#### [What you will do]
Pick up the biography of Moncure Daniel Conway below after its final sentence and keep writing it.

___ Page text ___

Moncure Daniel Conway

Moncure Daniel Conway was born the second son of and old and distinguished Virginia family on March 17, 1832 in Stafford County, Virginia. He was related to the Washingtons, the Madisons, and the Lees. His uncle on his mother’s side sat as an Associate Justice of the United States Supreme Court. Both his father, Walker Peyton Conway, a prominent slaveholding landowner and his mother, Margaret Daniel Conway, had converted after their marriage to Methodism and the Conway children were exposed at an early age to disciplined evangelicalism. Moncure Conway first was schooled at home then attended the thriving Fredericksburg Classical and Mathematical Academy, a school that had educated Washington and other famous Virginians. He then followed his brother Peyton to Dickinson College in Carlisle, Pennsylvania as a fifteen-year-old sophomore. The Methodist affiliated institution cemented his faith and he fell somewhat under the influence of professors George Crooks and John McClintock. He did not share the latter’s fierce abolitionism and almost left the college when McClintock was involved in a notorious riot in the town that freed recaptured slaves and resulted in the death of a slave catcher. He graduated with the class of 1849 and returned home to Virginia to study law with a family friend in Warrenton.

Though his family connections alone guaranteed a bright legal future, the young Conway was an indifferent law student. Despite the urging of his numerous cousins to take up his place as an active defender of the South, he was already having significant problems justifying his beloved Virginia’s maintenance of slavery. Despite this, he served in 1850 as the secretary of the Southern Rights Association in Warrenton, and seemed in his momentary embracing of the recently published racial theories of Louis Agassiz to be searching for any justification for human bondage. Despairing of the law, he pleased his parents at last when on his nineteenth birthday he became a Methodist circuit rider preacher, assigned to the Rockville, Maryland area. During the next three years he rode northern Maryland, literally expanding contacts with the world, which included an influential friendship with a family of Quakers. Most importantly he indulged in the obsessive reading that was to adjust both his ideas about religion and slavery. Under the influence of writers such Ralph Waldo Emerson, he left the Methodist circuit in February, 1853, went north to Boston and enrolled in the Unitarian dominated Harvard Divinity School. While there he met and befriended Emerson and Thoreau and settled his mind against slavery. He was still a southerner, however, and became involved in the famous case of Anthony Burns, a recaptured slave being returned from Boston to Virginia under the new and hated federal Fugitive Slave Law. He refused publicly to rally in support of the action with other southern students but also declined in private to aid abolitionist friends in accosting Burn’s Virginia slave owner --- whom he knew slightly from earlier days in Fredericksburg --- thereby offending both sides.

He graduated from Harvard Divinity and took up a post as minister of the First Unitarian Church of Washington D.C. in late October 1854. All his time in the capital did, however, was to convince him that war over the sectional question was inevitable. In January 1856, he gave his solution for the avoidance of such a violent outcome. He preached from his pulpit the minority opinion that disunion was preferable to civil war and that an independent South would be left to work out emancipation through the moral example of the free labor North. This pleased few members of his congregation on either side of the question and as the sermon gained in national notoriety he was dismissed the following October. He was soon in the pulpit again, however, this time in Cincinnati, Ohio. A far more liberal membership welcomed him and his anti-slavery work there and he continued his development in both study and writing. He also met and married Ellen Dana in June 1856, beginning a sustaining and enduring partnership that was to last almost forty years.

___ Provided material ___

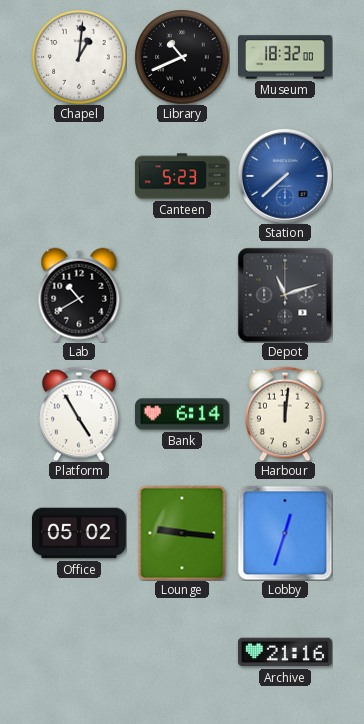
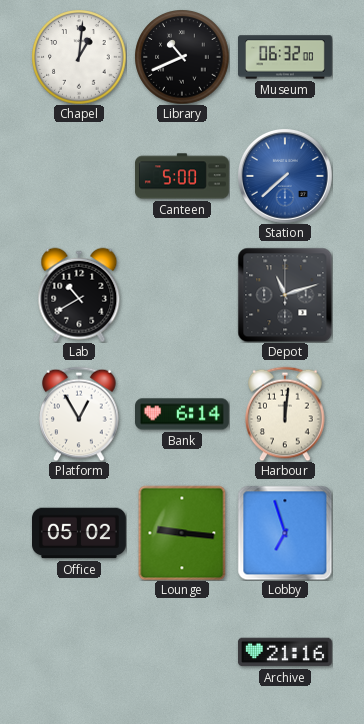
Museum: 18:32 -> 06:32
Canteen: 5:23 -> 5:00
Platform: 4:55 -> 12:55
Lobby: 12:33 -> 6:57
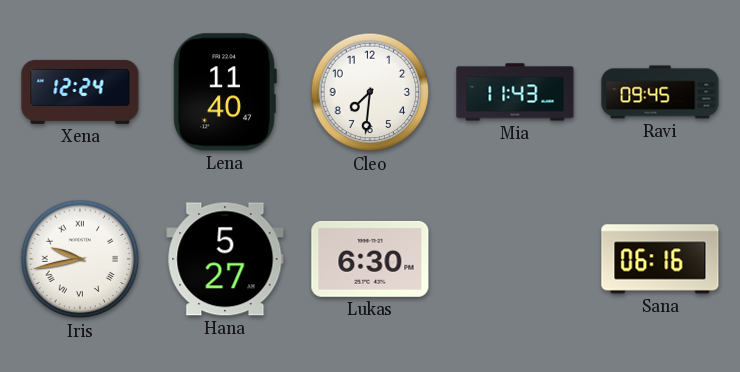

___

#### [Exercise output]
In 1860 Moncure Conway, in the only presidential election in which he ever voted, cast his ballot for Abraham Lincoln. Soon his greatest fears were realized with the outbreak of the Civil War. The state he loved was invaded and his family split. His two younger brothers served in the Confederate Army while he and a sister remained in the North. He did return to the South for a few days in the late summer of 1862 to find and gather his father’s slaves who had fled from Virginia to Washington when Union troops had overrun the Conway plantation. Finding them in hiding in the capital, he transported them through a series of ruses, including playing the slave owner by marching them through pro-slavery Baltimore with a whip to the railway station, to freedom in Ohio.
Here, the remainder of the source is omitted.